A lot of brain development happening in the first 6 years or so is killing a lot of neural connections and strengthening others.
The leading theory (10 years ago, when I left the field, science can move fast) proposed that this may be why adults rarely remember things before age 3 - but young children have LOADS memories of before age 3 with accounts (anecdotes) of young children having memories of the prenatal phase (“when I was in mama’s belly …”) - I call these anecdotes because I know of of many parents with these anecdotes, but no study that actually looked into validity of these stories.
The theory then simply argues that as the brain matures and kids learn all the new things they need to learn, they retire these very early memories - they simply forget.
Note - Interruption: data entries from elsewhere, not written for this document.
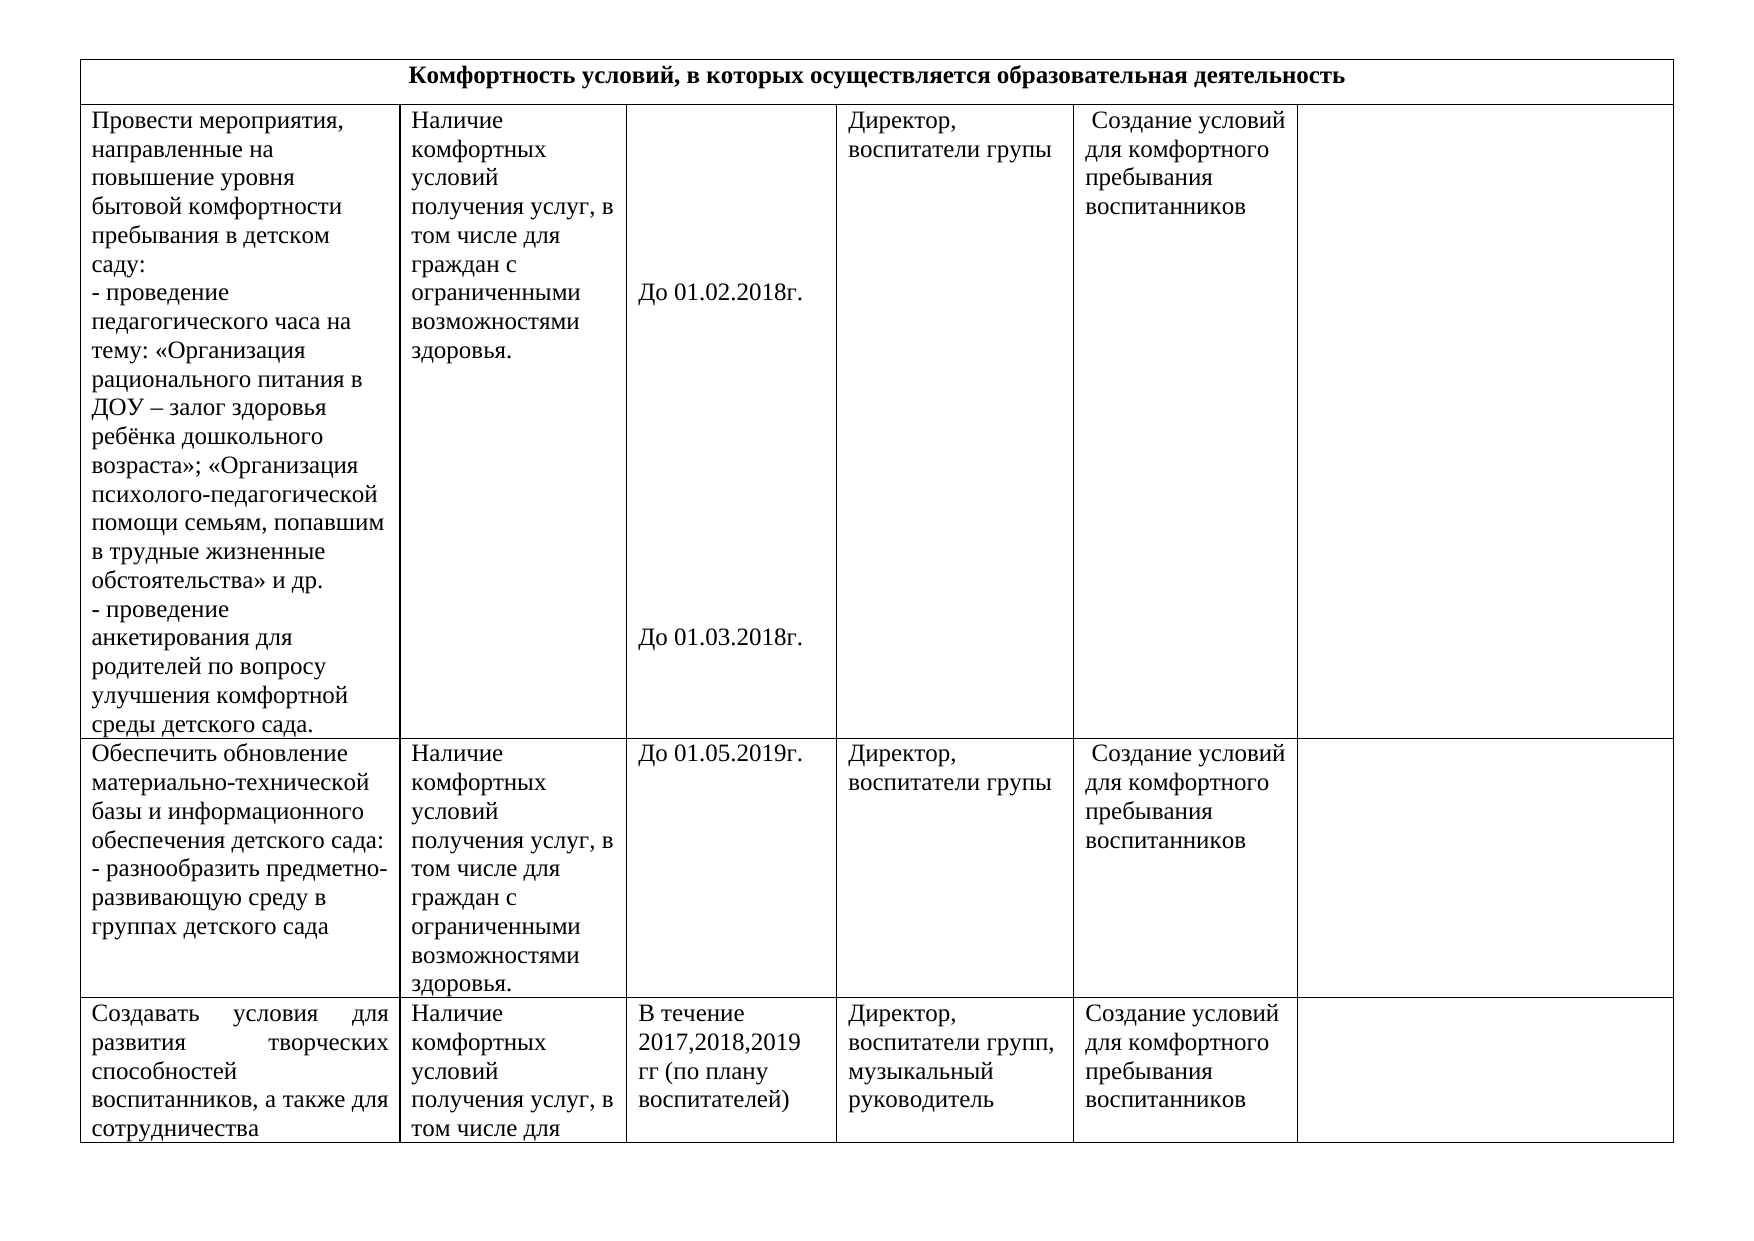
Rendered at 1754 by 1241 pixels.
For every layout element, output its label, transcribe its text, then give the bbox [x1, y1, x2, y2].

table_cell Обеспечить обновление материально-технической базы и информационного обеспечения детского сада: - разнообразить предметно-развивающую среду в группах детского сада [81, 739, 399, 997]
table_cell Создание условий для комфортного пребывания воспитанников [1074, 105, 1297, 737]
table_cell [837, 998, 1073, 1142]
table_cell [1298, 998, 1673, 1142]
table_cell [1298, 739, 1673, 997]
table_cell Комфортность условий, в которых осуществляется образовательная деятельность [81, 60, 1673, 104]
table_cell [1074, 998, 1297, 1142]
table_cell Директор, воспитатели групы [837, 739, 1073, 997]
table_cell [81, 998, 399, 1142]
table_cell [627, 998, 836, 1142]
table_cell Провести мероприятия, направленные на повышение уровня бытовой комфортности пребывания в детском саду: - проведение педагогического часа на тему: «Организация рационального питания в ДОУ – залог здоровья ребёнка дошкольного возраста»; «Организация психолого-педагогической помощи семьям, попавшим в трудные жизненные обстоятельства» и др. - проведение анкетирования для родителей по вопросу улучшения комфортной среды детского сада. [81, 105, 399, 737]
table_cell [401, 998, 626, 1142]
table_cell До 01.02.2018г. До 01.03.2018г. [627, 105, 836, 737]
table_cell [1298, 105, 1673, 737]
table_cell Наличие комфортных условий получения услуг, в том числе для граждан с ограниченными возможностями здоровья. [401, 739, 626, 997]
table_cell Создание условий для комфортного пребывания воспитанников [1074, 739, 1297, 997]
table_cell Директор, воспитатели групы [837, 105, 1073, 737]
table_cell Наличие комфортных условий получения услуг, в том числе для граждан с ограниченными возможностями здоровья. [401, 105, 626, 737]
table_cell До 01.05.2019г. [627, 739, 836, 997]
But they did have them.
It's my understanding that the current research indicates children switch from symbolic memory (memories encoded as symbols and images) to verbal memory, where primary memories are encoded as words and thoughts.
When this switch happens, the symbolic memory becomes essentially inaccessible. Thus why people's memories usually "start" around the time they learn language.
Wait, so does symbolic memory transition to being primarily language? I assume we retain symbolic memory in some capacity?
So the younger the kid, the earlier memories he will be able to recall? Is there some sort of a hard line where kids are unable to form long form memory?
See point 1 above. We simply do not know. But I would not expect it to be linear. Just that they gradually forget things from very early life as they form new stronger memories of events and skills.